> [EXCERPTED DATA]
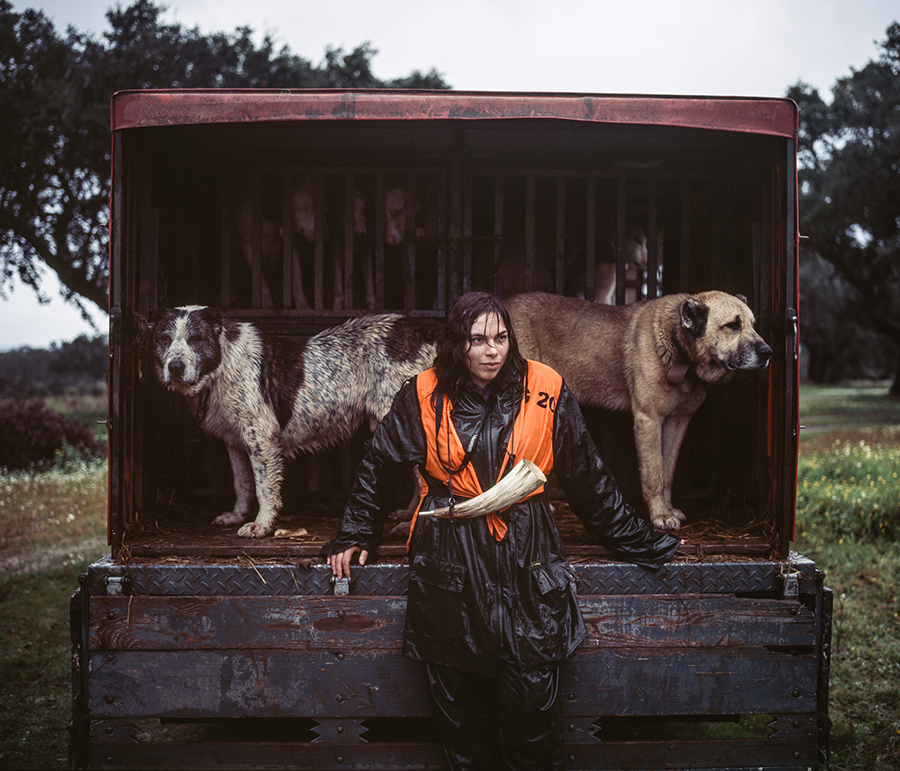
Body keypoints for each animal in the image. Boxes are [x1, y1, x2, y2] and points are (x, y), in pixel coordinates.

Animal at [143, 306, 436, 536]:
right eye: (164, 339)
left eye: (196, 339)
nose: (175, 368)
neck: (222, 365)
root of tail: (426, 332)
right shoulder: (234, 441)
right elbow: (241, 484)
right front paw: (236, 516)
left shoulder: (261, 437)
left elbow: (263, 487)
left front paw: (261, 526)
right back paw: (407, 516)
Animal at [506, 290, 772, 532]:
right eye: (732, 326)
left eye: (753, 325)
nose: (768, 352)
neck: (678, 347)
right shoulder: (649, 420)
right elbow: (654, 473)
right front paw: (660, 516)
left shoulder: (677, 422)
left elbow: (667, 472)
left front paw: (667, 509)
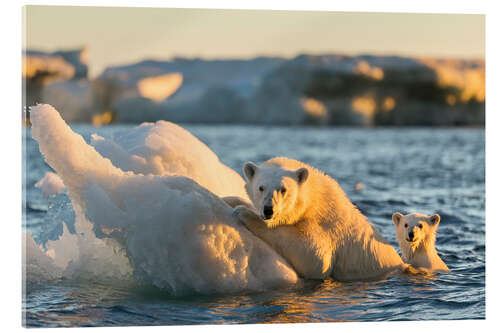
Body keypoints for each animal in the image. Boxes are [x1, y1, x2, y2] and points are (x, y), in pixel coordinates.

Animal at [234, 156, 406, 280]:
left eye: (283, 189)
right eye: (261, 188)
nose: (268, 210)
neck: (315, 198)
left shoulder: (327, 225)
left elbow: (317, 258)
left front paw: (244, 212)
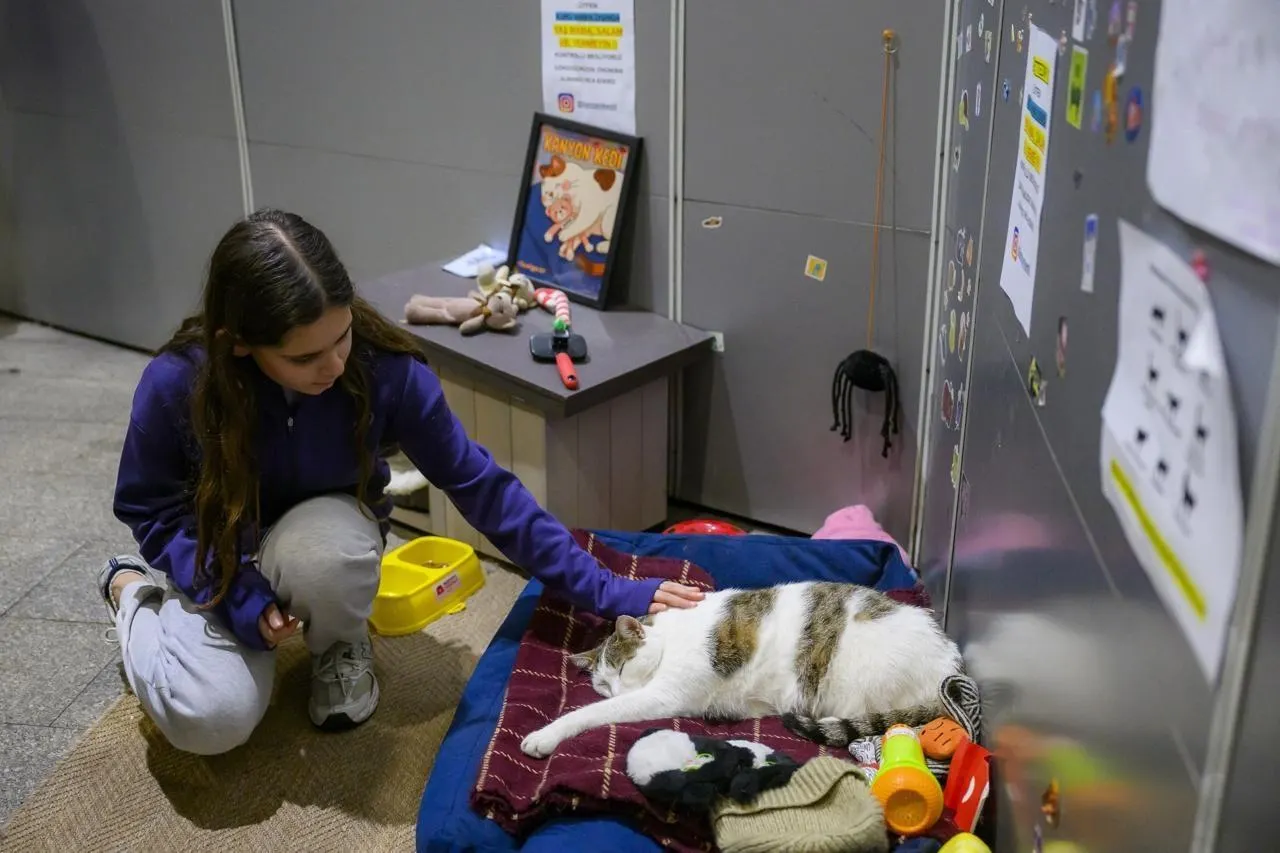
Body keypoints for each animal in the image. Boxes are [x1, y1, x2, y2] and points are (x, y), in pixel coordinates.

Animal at [520, 580, 963, 758]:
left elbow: (588, 714)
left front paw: (543, 736)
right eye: (603, 683)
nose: (617, 689)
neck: (669, 638)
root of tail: (950, 663)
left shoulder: (662, 695)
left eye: (624, 666)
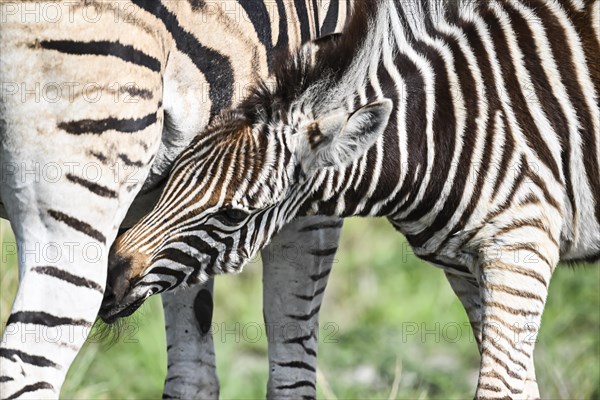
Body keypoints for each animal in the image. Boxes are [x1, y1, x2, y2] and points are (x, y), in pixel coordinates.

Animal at [103, 0, 600, 398]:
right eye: (167, 178)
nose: (110, 278)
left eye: (231, 215)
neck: (449, 128)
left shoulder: (521, 247)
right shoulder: (464, 265)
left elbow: (499, 388)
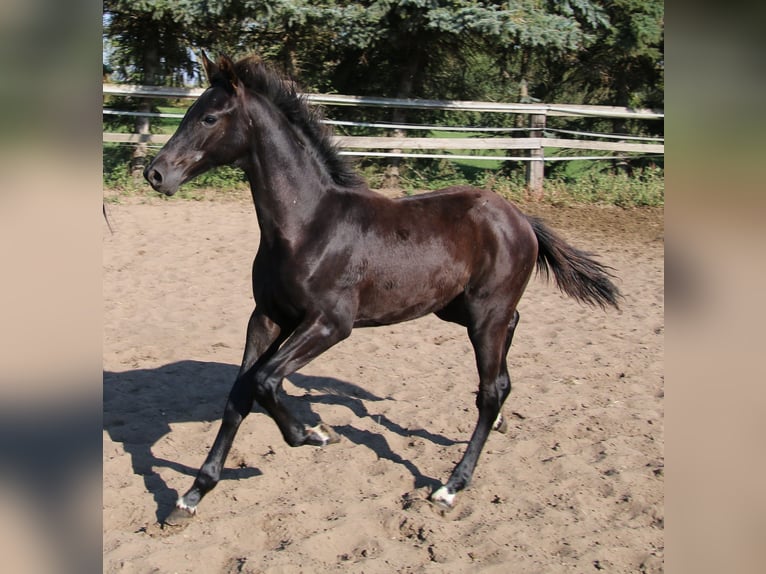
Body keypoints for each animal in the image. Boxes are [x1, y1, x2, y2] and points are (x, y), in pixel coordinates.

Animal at [146, 53, 624, 528]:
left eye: (208, 117)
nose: (156, 173)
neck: (307, 225)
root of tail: (521, 218)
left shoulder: (330, 324)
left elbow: (266, 381)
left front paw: (314, 433)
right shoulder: (266, 317)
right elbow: (240, 394)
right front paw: (191, 496)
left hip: (484, 314)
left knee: (490, 391)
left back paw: (451, 486)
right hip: (457, 308)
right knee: (508, 353)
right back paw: (502, 422)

> [EXERCISE DETAILS]
Copy every line of the data that holds the string "elbow".

> [SOLUTION TO THIS EXERCISE]
right elbow: (241, 484)
left elbow: (263, 487)
right elbow: (654, 473)
left elbow: (667, 472)
left elbow: (317, 258)
left elbow: (588, 714)
left elbow: (499, 388)
left elbow: (266, 381)
right elbow: (240, 394)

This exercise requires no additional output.